I am feeling very depressed today, I won’t tell her because she’s already had a rough day. I feel like I’m falling backwards again. I want to be held. I feel like crying, and I don’t know why. I hate having big feelings, they are overwhelming. I’m just sad. I don’t go out much, I forget to answer people, and I forget my needs until it’s too late. I get emotional when writing about my thoughts and feelings.
I listened to her song and now I feel a little better. But my thoughts remain fixated on feeling like she cherishes the idea of me and not really me as a whole person. I feel stupid for having these thoughts and feelings, which don’t help.

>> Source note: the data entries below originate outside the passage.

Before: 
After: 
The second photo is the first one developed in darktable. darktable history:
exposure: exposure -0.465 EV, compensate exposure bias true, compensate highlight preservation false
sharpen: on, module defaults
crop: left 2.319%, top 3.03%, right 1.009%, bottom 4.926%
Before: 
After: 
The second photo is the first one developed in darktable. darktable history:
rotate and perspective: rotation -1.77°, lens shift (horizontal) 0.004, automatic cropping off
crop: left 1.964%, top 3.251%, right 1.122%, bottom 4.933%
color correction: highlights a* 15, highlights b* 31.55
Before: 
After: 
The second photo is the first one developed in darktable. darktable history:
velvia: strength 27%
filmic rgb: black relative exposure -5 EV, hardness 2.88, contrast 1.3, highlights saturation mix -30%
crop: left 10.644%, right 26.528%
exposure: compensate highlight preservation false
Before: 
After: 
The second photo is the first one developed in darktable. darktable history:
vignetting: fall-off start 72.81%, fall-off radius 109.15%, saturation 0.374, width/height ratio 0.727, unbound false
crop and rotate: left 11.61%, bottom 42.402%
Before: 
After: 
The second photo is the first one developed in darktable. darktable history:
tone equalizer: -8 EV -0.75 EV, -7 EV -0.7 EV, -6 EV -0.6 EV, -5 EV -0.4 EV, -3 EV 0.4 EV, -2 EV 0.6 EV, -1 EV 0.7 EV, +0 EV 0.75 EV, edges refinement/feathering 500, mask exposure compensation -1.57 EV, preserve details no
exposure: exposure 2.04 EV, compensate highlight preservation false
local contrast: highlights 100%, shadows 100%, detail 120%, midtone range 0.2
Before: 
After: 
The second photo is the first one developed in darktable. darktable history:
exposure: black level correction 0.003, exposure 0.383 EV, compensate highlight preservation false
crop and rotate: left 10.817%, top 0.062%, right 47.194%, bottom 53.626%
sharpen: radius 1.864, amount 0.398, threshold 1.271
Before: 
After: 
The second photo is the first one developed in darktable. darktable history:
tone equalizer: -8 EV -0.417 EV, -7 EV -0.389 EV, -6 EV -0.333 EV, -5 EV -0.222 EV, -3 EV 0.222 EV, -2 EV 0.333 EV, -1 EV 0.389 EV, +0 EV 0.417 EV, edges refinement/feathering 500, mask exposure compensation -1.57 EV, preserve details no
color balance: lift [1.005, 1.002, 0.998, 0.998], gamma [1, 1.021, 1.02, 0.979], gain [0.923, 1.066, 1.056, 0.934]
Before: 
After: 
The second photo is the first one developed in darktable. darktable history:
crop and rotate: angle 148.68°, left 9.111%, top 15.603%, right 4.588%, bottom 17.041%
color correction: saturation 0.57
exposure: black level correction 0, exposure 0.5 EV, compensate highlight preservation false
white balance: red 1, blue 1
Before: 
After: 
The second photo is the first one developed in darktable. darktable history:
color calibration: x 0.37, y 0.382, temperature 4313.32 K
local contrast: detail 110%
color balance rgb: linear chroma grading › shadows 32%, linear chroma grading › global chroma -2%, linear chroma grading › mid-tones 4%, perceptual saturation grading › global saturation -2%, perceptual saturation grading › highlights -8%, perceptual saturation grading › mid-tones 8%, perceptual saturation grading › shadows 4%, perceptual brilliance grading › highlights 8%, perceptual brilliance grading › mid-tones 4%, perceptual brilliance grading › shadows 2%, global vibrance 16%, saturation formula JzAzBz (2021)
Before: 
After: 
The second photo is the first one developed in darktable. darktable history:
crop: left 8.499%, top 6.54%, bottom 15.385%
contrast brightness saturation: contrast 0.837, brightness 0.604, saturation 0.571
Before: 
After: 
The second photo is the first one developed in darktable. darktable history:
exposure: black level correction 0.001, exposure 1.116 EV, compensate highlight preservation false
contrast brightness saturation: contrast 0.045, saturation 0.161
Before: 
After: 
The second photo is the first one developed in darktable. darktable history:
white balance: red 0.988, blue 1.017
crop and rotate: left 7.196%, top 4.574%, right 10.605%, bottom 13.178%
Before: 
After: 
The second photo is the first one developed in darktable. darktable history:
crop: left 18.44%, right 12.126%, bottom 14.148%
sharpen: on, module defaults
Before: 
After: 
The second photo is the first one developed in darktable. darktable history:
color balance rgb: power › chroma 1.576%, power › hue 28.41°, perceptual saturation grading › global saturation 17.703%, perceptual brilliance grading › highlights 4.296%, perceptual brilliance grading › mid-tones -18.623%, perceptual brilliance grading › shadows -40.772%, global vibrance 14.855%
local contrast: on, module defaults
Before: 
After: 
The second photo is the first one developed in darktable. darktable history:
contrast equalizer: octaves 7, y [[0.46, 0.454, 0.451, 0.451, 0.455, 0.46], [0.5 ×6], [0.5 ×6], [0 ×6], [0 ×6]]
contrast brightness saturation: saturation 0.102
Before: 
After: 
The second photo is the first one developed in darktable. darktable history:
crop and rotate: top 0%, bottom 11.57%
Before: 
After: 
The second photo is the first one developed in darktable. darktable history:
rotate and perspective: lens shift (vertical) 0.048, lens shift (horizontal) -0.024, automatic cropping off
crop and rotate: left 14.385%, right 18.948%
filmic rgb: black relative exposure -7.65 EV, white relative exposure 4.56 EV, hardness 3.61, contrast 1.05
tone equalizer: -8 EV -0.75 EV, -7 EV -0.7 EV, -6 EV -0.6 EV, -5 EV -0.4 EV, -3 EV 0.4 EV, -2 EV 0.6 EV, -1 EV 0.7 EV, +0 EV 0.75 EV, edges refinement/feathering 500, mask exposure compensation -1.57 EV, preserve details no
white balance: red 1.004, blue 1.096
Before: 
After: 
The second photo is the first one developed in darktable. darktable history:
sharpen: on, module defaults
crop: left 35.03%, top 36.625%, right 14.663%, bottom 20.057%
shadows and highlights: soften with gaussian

I am now crying in my basement. I feel awful because I yelled at my mother. I am shaking per usual, but more so now emotionally, not because of my meds. I am angry, upset, sad, lonely, whatever. Now I am just disappointed and sad. Disappointed in myself, of course. My mom came into my room to give me a replacement lens protector for my phone. She said, “I am worried about you never going outside.” I told her I was having a rough day and was journaling and getting my thoughts and feelings out. I told her I HAVE been talking to people, and she said “not just online,” and I was like, my friends are busy bruh. And she said, “What about the Photo Opp place?” and I was like, yeah, I'm developing next month. I expressed that I'm depressed and need to continue doing what I was doing and continue journaling, and indicated that I'd like her to leave. She didn’t leave, and I told her I was meeting with Mya tomorrow and have the goal of setting up a course for myself to follow for some of my goals. I added that it probably wasn’t going to happen tomorrow, though, because I am planning on discussing the logistics of taking medical leave, because she expressed worries regarding the logistics of that. I said it in a way that made her feel the need to respond with, “I never said you had to take medical leave, you could just quit.” and i lost my shit. I do know why it upset me to that point, but I didn’t take a pause to regulate, it happened so fast. I screamed Get out of my room, and pointed to the door. I said “what the fuck has indicated that I don’t want to take medical leave?” “why the fuck would you even suggest that? what has given you that assumption” shit like that and she was like nothing, I am just saying you don’t HAVE to take medical leave. I was already upset and asked her to leave again, and she didn’t, so I got up and said If you won’t get out of my space, I will find space elsewhere. And I am now in the basement and am done crying by the time I have finished writing this, and now dread facing the aftermath.
I am scared when I yell. I feel bad. I didn’t even think about it before it happened, I didn’t consciously plan on yelling at her.
I am just sad she would even suggest that. Why would she suggest that, she knows how set I am about finishing my education. I am sad, and I want to just go to sleep for a few weeks and hope my brain will be fixed and can work like everyone else’s when I wake up. Mouse came to help me. I love him.
I wonder if she knows posting about her ex to indicate that she is thinking about him and went actively out of her way to look for possible messages he could have written about her on an anonymous site may indeed impact me when I inevitably see it, because she literally posted it. She doesn’t ask about me, she doesn’t question what I am dealing with. I care about her so much, I want to let it go, but I have needs I need to communicate, too. I deserve to feel cared about, too. I am choosing not to engage with the passive posting I feel is meant to get me to react in some way, for a few reasons, but mostly because I am probably thinking of it wrong. She also most likely doesn't have the ability to be the person she wants to be to me right now because of how busy she commonly is, and constantly dealing with different things.
I don't know how to do most things, I suppose this is another one of them.